There’s a reason these bonds are not widely traded. Several traders and hedge fund managers told us that certain banks have restrictions on trading securities related to Lars Windhorst, due to the number of financial institutions that were ensnared in failed trades on bonds and shares of his companies.

There was the time Citi found itself briefly exposed to a $400m hit on a repo primarily on Lars Windhorst-related bonds, or the instance of Goldman’s failed repo with an Abu Dhabi brokerage that had links to Lars.

(Goldman fired a director over the incident who then filed a suit against the bank, alleging that it had tried to “pin the blame” on him for a series of trades with an unnamed “notorious European businessman”. Mr Windhorst has previously denied he is the subject of the dispute.
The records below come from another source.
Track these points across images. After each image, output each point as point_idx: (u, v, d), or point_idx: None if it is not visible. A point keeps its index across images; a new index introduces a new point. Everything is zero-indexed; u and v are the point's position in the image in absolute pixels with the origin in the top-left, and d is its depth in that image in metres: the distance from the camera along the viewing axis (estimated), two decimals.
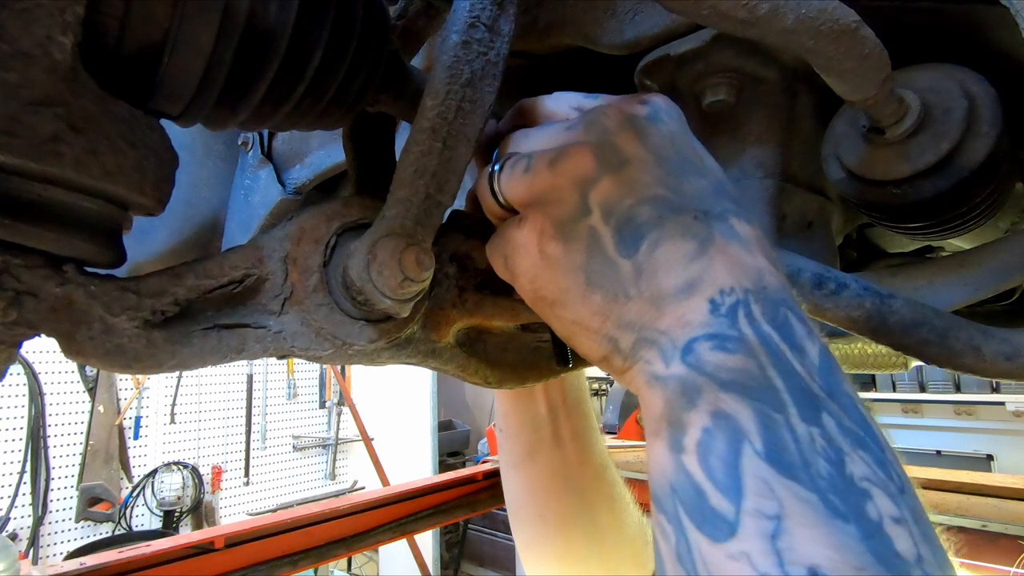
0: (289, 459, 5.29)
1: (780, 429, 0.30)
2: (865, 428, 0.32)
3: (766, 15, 0.41)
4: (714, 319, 0.34)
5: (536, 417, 0.77)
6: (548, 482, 0.78)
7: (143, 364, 0.39)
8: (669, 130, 0.40)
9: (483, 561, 5.28)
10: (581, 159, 0.38)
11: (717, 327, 0.33)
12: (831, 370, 0.34)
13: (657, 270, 0.35)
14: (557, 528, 0.79)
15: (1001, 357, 0.51)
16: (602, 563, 0.80)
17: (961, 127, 0.57)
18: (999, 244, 0.63)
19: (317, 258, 0.46)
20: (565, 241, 0.38)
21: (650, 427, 0.35)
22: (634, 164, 0.38)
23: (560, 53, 0.79)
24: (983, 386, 5.35)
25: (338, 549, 2.34)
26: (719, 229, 0.36)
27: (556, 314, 0.40)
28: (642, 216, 0.37)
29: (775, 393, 0.31)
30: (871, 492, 0.29)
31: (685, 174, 0.39)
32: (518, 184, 0.42)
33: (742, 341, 0.33)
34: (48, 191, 0.33)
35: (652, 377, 0.35)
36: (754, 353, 0.32)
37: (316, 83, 0.42)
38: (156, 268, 0.42)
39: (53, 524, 3.98)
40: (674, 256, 0.35)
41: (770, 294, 0.35)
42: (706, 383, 0.32)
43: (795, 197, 0.75)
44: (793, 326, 0.34)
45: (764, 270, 0.36)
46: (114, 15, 0.33)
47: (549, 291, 0.39)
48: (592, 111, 0.41)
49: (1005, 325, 0.52)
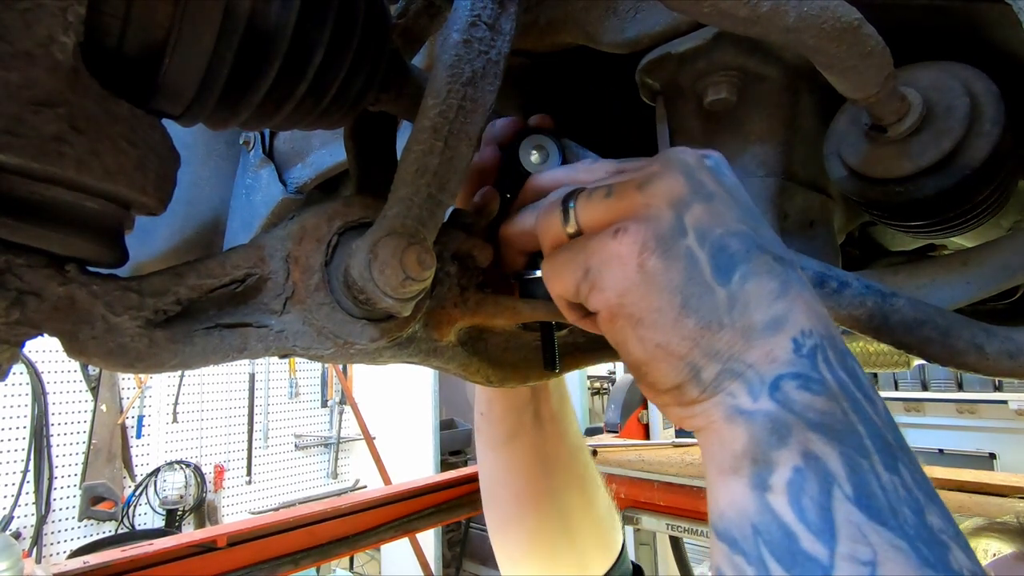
0: (291, 458, 5.30)
1: (867, 475, 0.30)
2: (928, 482, 0.33)
3: (768, 13, 0.41)
4: (797, 359, 0.34)
5: (521, 401, 0.78)
6: (527, 462, 0.80)
7: (145, 363, 0.39)
8: (733, 181, 0.41)
9: (485, 560, 5.28)
10: (673, 183, 0.38)
11: (801, 367, 0.34)
12: (894, 423, 0.35)
13: (749, 302, 0.35)
14: (531, 507, 0.80)
15: (1004, 355, 0.51)
16: (570, 543, 0.82)
17: (963, 125, 0.57)
18: (1002, 242, 0.63)
19: (319, 257, 0.46)
20: (666, 258, 0.37)
21: (725, 463, 0.34)
22: (719, 198, 0.38)
23: (561, 52, 0.79)
24: (986, 384, 5.34)
25: (340, 548, 2.34)
26: (794, 276, 0.37)
27: (639, 335, 0.37)
28: (732, 247, 0.37)
29: (859, 439, 0.32)
30: (949, 544, 0.30)
31: (758, 219, 0.40)
32: (599, 206, 0.41)
33: (824, 384, 0.33)
34: (50, 191, 0.33)
35: (736, 411, 0.34)
36: (836, 397, 0.33)
37: (317, 82, 0.42)
38: (158, 267, 0.42)
39: (56, 523, 3.99)
40: (762, 291, 0.35)
41: (837, 343, 0.36)
42: (796, 422, 0.32)
43: (797, 195, 0.75)
44: (860, 377, 0.35)
45: (830, 320, 0.37)
46: (115, 15, 0.33)
47: (639, 308, 0.37)
48: (669, 151, 0.41)
49: (1008, 323, 0.52)
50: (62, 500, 4.02)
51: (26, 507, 3.84)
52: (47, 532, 3.93)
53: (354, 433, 5.41)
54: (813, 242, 0.78)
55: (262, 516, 2.38)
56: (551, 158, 0.54)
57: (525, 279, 0.54)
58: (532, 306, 0.53)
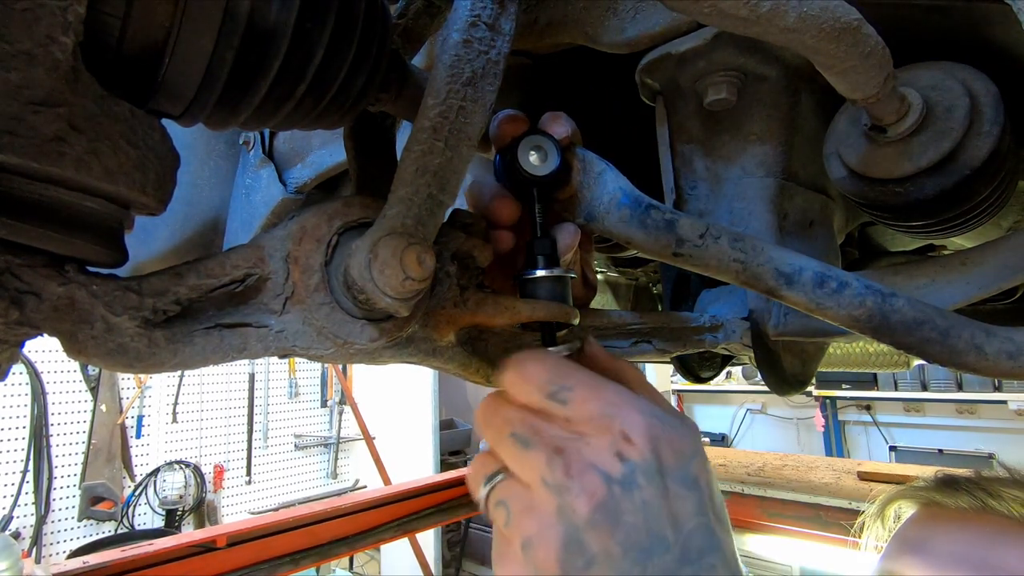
0: (291, 458, 5.30)
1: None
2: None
3: (768, 13, 0.41)
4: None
5: None
6: None
7: (145, 363, 0.39)
8: (643, 499, 0.40)
9: (485, 560, 5.28)
10: (546, 560, 0.39)
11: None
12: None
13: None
14: None
15: (1003, 356, 0.51)
16: None
17: (963, 125, 0.57)
18: (1001, 242, 0.63)
19: (318, 257, 0.46)
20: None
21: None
22: (599, 563, 0.38)
23: (561, 52, 0.79)
24: (985, 385, 5.34)
25: (340, 548, 2.34)
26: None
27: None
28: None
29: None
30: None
31: (652, 554, 0.39)
32: (498, 530, 0.44)
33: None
34: (50, 191, 0.33)
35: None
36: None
37: (317, 83, 0.42)
38: (158, 267, 0.42)
39: (56, 523, 3.99)
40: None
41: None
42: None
43: (797, 196, 0.75)
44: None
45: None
46: (115, 15, 0.33)
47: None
48: (566, 495, 0.40)
49: (1007, 324, 0.52)
50: (62, 500, 4.02)
51: (26, 507, 3.84)
52: (47, 532, 3.92)
53: (354, 433, 5.42)
54: (813, 242, 0.78)
55: (262, 516, 2.38)
56: (550, 158, 0.53)
57: (525, 279, 0.54)
58: (532, 306, 0.53)
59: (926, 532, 0.68)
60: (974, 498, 0.66)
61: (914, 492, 0.75)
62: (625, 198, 0.56)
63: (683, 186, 0.80)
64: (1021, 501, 0.64)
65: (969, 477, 0.71)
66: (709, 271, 0.57)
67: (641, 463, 0.40)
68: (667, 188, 0.81)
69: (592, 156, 0.57)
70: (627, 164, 0.64)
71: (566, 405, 0.42)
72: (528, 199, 0.54)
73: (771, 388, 0.87)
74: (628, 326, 0.74)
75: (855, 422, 6.57)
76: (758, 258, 0.55)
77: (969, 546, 0.62)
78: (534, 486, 0.41)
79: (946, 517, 0.68)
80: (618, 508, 0.39)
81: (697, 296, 0.93)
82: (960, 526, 0.65)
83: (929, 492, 0.72)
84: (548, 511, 0.40)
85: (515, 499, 0.42)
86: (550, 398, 0.43)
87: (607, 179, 0.57)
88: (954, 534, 0.65)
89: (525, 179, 0.53)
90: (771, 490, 2.94)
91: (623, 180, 0.57)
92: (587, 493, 0.40)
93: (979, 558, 0.61)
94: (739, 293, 0.85)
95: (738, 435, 7.24)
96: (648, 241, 0.56)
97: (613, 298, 1.70)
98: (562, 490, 0.40)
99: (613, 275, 1.66)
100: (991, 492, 0.66)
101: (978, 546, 0.62)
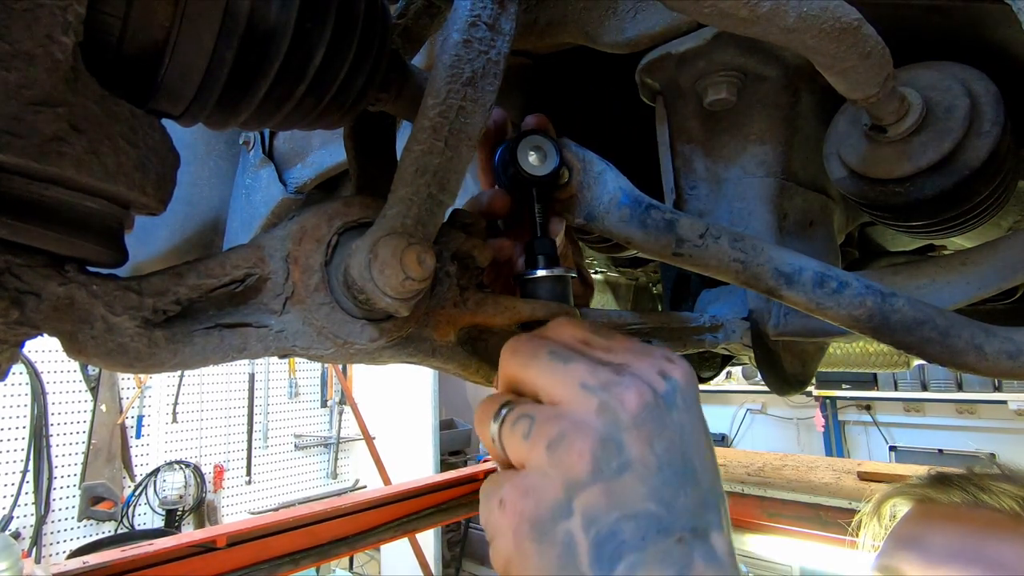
0: (291, 458, 5.30)
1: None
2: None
3: (767, 13, 0.41)
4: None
5: None
6: None
7: (145, 363, 0.39)
8: (680, 422, 0.39)
9: (485, 560, 5.28)
10: (578, 457, 0.37)
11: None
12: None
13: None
14: None
15: (1003, 356, 0.51)
16: None
17: (963, 125, 0.57)
18: (1001, 242, 0.63)
19: (318, 257, 0.46)
20: (540, 542, 0.37)
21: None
22: (634, 470, 0.37)
23: (561, 52, 0.79)
24: (985, 385, 5.34)
25: (340, 548, 2.34)
26: (700, 553, 0.36)
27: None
28: (625, 533, 0.35)
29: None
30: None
31: (682, 484, 0.38)
32: (514, 449, 0.41)
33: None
34: (50, 191, 0.33)
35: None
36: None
37: (317, 83, 0.42)
38: (158, 267, 0.42)
39: (56, 523, 3.99)
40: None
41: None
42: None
43: (796, 196, 0.75)
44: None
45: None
46: (115, 15, 0.33)
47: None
48: (614, 389, 0.39)
49: (1007, 324, 0.52)
50: (62, 500, 4.02)
51: (26, 507, 3.84)
52: (47, 532, 3.92)
53: (354, 433, 5.42)
54: (813, 242, 0.78)
55: (262, 516, 2.38)
56: (549, 158, 0.54)
57: (525, 279, 0.54)
58: (532, 306, 0.53)
59: (921, 528, 0.69)
60: (966, 493, 0.68)
61: (908, 490, 0.76)
62: (625, 198, 0.56)
63: (683, 186, 0.80)
64: (1011, 495, 0.65)
65: (961, 473, 0.72)
66: (709, 271, 0.57)
67: (681, 383, 0.41)
68: (667, 188, 0.81)
69: (592, 156, 0.57)
70: (627, 164, 0.64)
71: (609, 339, 0.43)
72: (528, 199, 0.54)
73: (771, 388, 0.87)
74: (628, 326, 0.75)
75: (855, 422, 6.57)
76: (758, 258, 0.55)
77: (963, 540, 0.64)
78: (568, 395, 0.39)
79: (940, 513, 0.69)
80: (659, 424, 0.38)
81: (697, 296, 0.93)
82: (953, 521, 0.67)
83: (923, 489, 0.73)
84: (587, 410, 0.38)
85: (541, 411, 0.40)
86: (593, 333, 0.43)
87: (607, 179, 0.57)
88: (948, 529, 0.66)
89: (525, 179, 0.53)
90: (771, 490, 2.94)
91: (623, 180, 0.57)
92: (637, 390, 0.39)
93: (973, 552, 0.62)
94: (739, 293, 0.86)
95: (738, 435, 7.24)
96: (648, 241, 0.56)
97: (613, 298, 1.70)
98: (609, 386, 0.39)
99: (613, 275, 1.66)
100: (982, 487, 0.67)
101: (971, 540, 0.63)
H2O has also invested in the debt of the Middle Eastern brokerage — ADS Securities — although we have left that out of our calculations.)

While these bonds are undeniably illiquid, H2O’s funds are all in Ucits format, allowing retail investors to freely take their money out on a daily basis. These EU rules are supposed to cap the amount of illiquid investments, but we are increasingly seeing the dangerous consequences of fund managers obeying the letter but perhaps not the spirit of the law.

Just look at Neil Woodford, the star UK fund manager whose eponymous investment firm is now falling apart after he had to prevent investors from withdrawing money from a flagship fund a fortnight ago.

Mr Woodford struggled to meet demands for money back because of his Ucits fund's high percentage of investments in illiquid assets. Yet he’d used ingenious methods to technically comply with the regulation, such as getting unquoted companies to list on a light-touch Channel Islands exchange.

The incident has exposed how managers are able to find perfectly legal loopholes in the Ucits rules, that on paper only allow up to 10 per cent of assets to be held in less liquid securities — a bucket often known in the industry as the “trash ratio”.

While Mr Woodford’s stricken fund invested in equity not debt, the bond market had its own fund blow-up illustrating the dangers of a liquidity mismatch last year.

Switzerland’s GAM suspended the star manager of its SFr11bn Absolute Return Bond Funds in July last year, with little public explanation. Investors panicked, and began pulling money out of the manager's funds, before GAM gated the funds to prevent investor withdrawals. It then took the drastic decision to start liquidating the funds entirely, an outcome that stunned observers given this was a supposedly diversified fund in a comparatively benign market.

The full story involves trips on private jets with an Indian-born industrialist and an Australian financier closely linked to David Cameron, so we strongly recommend that you read the FT’s deep dive into the debacle if you haven’t already done so. But the short explanation of why GAM’s star investment strategy unravelled so suddenly: portfolio manager Tim Haywood had invested large amounts of the capital into highly illiquid bonds, while also letting investors in and out on a daily basis.

The really interesting thing, however, is GAM's insistence that Mr Haywood did not breach the funds’ rules by holding these investments.

Mr Haywood invested large sums in highly illiquid bonds structured by the firm Greensill Capital, which was set up by the divisive Australian financier Lex Greensill. Many of these were linked to the sprawling business empire of Indian steel magnate Sanjeev Gupta. Mr Haywood’s funds frequently owned the majority, if not all, of these debt issues.

The exposures were split up between several SPVs, however. Each on its own did not look particularly worrisome. But an FT analysis of GAM’s main Luxembourg-domiciled fund’s reported holdings showed that, a month before Haywood’s suspension, nearly 12 per cent of the fund was invested in Greensill-related paper for several different borrowers.

To anyone willing to trawl through GAM’s filings and dig into what these obscure SPVs were, the danger the bonds posed was clearly laid out. But it wasn’t until investors tried to withdraw their money that they discovered the problem. Or as one GAM investor told the FT in March:

The Gupta bonds themselves, however, were no secret; they had been listed in the funds’ semi-annual report for the end of 2017. “They’ve been hiding in plain sight,” says one investor.